Conditional mean of x given y>0 for normal distributions

Question

I need to find the conditional expectation of $X$ given $Z>0$ where - both $X$ and $Z$ are normally distributed and I know their distributions. In particular they both have mean zero; - $Z$ is a function of $X$, in particular it is something like $Z=aX+bY$ where $Y$ is another random variable of which I know the distribution. I'm stuck because in books I only find $E(X|Z=z)$, but not my problem, which I am not even sure I wrote properly so it would be important to understand whether and how one can find that expectation.
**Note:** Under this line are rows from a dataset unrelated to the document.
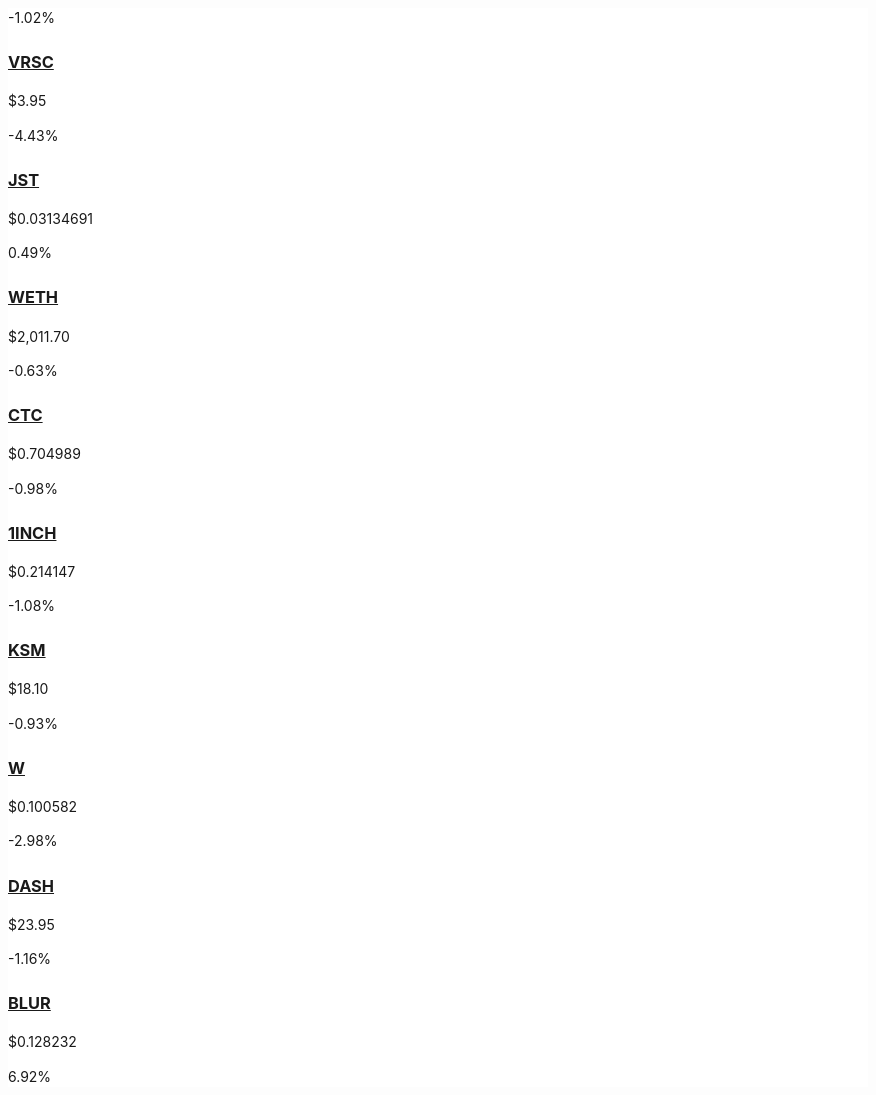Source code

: -1.02%

### [VRSC](https://decrypt.co/price/verus-coin)

$3.95

-4.43%

### [JST](https://decrypt.co/price/just)

$0.03134691

0.49%

### [WETH](https://decrypt.co/price/polygon-pos-bridged-weth-polygon-pos)

$2,011.70

-0.63%

### [CTC](https://decrypt.co/price/creditcoin-2)

$0.704989

-0.98%

### [1INCH](https://decrypt.co/price/1inch)

$0.214147

-1.08%

### [KSM](https://decrypt.co/price/kusama)

$18.10

-0.93%

### [W](https://decrypt.co/price/wormhole)

$0.100582

-2.98%

### [DASH](https://decrypt.co/price/dash)

$23.95

-1.16%

### [BLUR](https://decrypt.co/price/blur)

$0.128232

6.92%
Thank you all

Answer 1

• Suppose $X$ and $Y$ are independently and identically normally distributed with mean $0$ and variance $1$. Then $(X,Y)$ would have a bivariate distribution which has circular symmetry about $(0,0)$
• $Z = aX+bY$ would also be normally distributed with mean $0$ but variance $a^2+b^2$. The condition $Z \gt 0$ would correspond to points one side of a line $ax+by =0$
• In the special case where $a=1$ and $b=0$, i.e. $Z=X$, the conditional distribution of $X$ given $Z \gt 0$ would be a half-normal distribution with mean $\mathbb E[X\mid Z\gt 0] = \sqrt{\frac{2}{\pi}}$, while we would still have $\mathbb E[Y\mid Z\gt 0]=0$
• but in the more general case the point $(\mathbb E[X\mid Z\gt 0],\mathbb E[Y\mid Z\gt 0])$ would lie on the line $y=\frac ba x$ at a distance $\sqrt{\frac{2}{\pi}}$ from $(0,0)$, i.e. at the point $\left(\sqrt{\frac{2}{\pi}} \frac{a}{\sqrt{a^2+b^2}},\sqrt{\frac{2}{\pi}} \frac{b}{\sqrt{a^2+b^2}}\right)$ so $$\mathbb E[X\mid Z\gt 0]=\sqrt{\frac{2}{\pi}}\frac{a}{\sqrt{a^2+b^2}}$$

This picture may help

To take particular examples confirming my earlier simulations

• with $a=1$, $b=2$ you get $\mathbb E[X\mid Z\gt 0] = \sqrt{\frac{2}{5\pi}} \approx 0.35682$

• with $a=1$, $b=1$ you get $\mathbb E[X\mid Z\gt 0] = \sqrt{\frac{1}{\pi}} \approx 0.56419$

• with $a=2$, $b=1$ you get $\mathbb E[X\mid Z\gt 0] = \sqrt{\frac{8}{5\pi}} \approx 0.71365$